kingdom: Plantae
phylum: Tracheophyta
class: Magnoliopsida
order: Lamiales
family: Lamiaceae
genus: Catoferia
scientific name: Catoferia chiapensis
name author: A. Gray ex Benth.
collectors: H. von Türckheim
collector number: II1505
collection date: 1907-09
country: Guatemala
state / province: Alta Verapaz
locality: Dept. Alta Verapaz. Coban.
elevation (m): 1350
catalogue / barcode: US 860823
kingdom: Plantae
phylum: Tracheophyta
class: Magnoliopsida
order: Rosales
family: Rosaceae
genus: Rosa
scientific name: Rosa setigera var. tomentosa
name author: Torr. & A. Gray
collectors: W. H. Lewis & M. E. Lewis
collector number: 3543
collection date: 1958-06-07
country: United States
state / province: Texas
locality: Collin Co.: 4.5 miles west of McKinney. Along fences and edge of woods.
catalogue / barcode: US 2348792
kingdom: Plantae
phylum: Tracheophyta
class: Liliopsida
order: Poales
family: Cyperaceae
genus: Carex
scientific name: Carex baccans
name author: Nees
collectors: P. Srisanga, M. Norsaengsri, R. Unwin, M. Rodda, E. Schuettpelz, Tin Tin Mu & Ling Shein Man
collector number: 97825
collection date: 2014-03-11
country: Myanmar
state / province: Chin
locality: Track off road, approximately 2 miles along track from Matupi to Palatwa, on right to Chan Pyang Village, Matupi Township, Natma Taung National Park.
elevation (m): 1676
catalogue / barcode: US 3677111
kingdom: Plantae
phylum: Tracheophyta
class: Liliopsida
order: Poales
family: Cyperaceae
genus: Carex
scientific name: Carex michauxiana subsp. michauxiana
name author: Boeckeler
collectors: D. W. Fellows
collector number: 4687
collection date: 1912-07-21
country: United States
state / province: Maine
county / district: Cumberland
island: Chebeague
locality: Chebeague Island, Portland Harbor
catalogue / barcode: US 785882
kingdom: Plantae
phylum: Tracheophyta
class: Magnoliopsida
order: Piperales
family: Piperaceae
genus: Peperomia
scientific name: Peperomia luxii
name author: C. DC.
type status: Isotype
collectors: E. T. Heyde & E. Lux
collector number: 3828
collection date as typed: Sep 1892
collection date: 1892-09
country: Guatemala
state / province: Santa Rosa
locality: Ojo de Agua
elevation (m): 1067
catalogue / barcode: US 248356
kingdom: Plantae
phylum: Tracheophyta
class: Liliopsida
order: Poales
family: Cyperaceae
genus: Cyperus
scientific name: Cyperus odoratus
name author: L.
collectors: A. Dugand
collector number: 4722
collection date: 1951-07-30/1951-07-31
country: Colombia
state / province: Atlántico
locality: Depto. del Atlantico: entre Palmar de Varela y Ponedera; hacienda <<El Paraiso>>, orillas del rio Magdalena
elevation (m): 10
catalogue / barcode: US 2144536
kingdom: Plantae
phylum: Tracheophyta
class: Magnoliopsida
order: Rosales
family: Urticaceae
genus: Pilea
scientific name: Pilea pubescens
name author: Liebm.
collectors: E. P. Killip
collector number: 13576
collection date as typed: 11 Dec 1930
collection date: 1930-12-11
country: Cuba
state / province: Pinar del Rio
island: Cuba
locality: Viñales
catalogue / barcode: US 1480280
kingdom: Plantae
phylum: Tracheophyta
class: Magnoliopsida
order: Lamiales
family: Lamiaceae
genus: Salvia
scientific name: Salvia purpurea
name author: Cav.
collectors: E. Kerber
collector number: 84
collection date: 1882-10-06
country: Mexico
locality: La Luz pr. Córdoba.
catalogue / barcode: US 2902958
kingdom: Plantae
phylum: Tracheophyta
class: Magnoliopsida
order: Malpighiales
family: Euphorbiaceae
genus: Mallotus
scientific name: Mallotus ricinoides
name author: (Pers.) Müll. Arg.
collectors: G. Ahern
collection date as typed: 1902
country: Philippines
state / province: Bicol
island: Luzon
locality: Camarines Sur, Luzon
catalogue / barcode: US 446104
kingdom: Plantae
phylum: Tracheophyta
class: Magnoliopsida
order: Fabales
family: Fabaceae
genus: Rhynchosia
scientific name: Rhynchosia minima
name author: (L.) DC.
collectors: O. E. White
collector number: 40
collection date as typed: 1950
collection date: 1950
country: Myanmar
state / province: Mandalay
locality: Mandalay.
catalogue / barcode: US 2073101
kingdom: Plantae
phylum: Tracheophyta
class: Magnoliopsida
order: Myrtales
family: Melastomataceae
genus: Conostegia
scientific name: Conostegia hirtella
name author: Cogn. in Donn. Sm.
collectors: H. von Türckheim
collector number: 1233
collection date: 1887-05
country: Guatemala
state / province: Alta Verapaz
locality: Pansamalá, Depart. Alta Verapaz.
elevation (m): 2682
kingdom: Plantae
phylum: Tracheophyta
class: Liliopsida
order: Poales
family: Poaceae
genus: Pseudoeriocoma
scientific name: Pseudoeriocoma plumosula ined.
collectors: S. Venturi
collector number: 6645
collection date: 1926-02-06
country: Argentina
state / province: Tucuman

STATED PROBLEM »
Copy out everything from the line containing "family: Poaceae" down to the last of the lines, swapping "country" for "nation" and leaving all else as it is.

EXERCISE RESULT »
family: Poaceae
genus: Pseudoeriocoma
scientific name: Pseudoeriocoma plumosula ined.
collectors: S. Venturi
collector number: 6645
collection date: 1926-02-06
nation: Argentina
state / province: Tucuman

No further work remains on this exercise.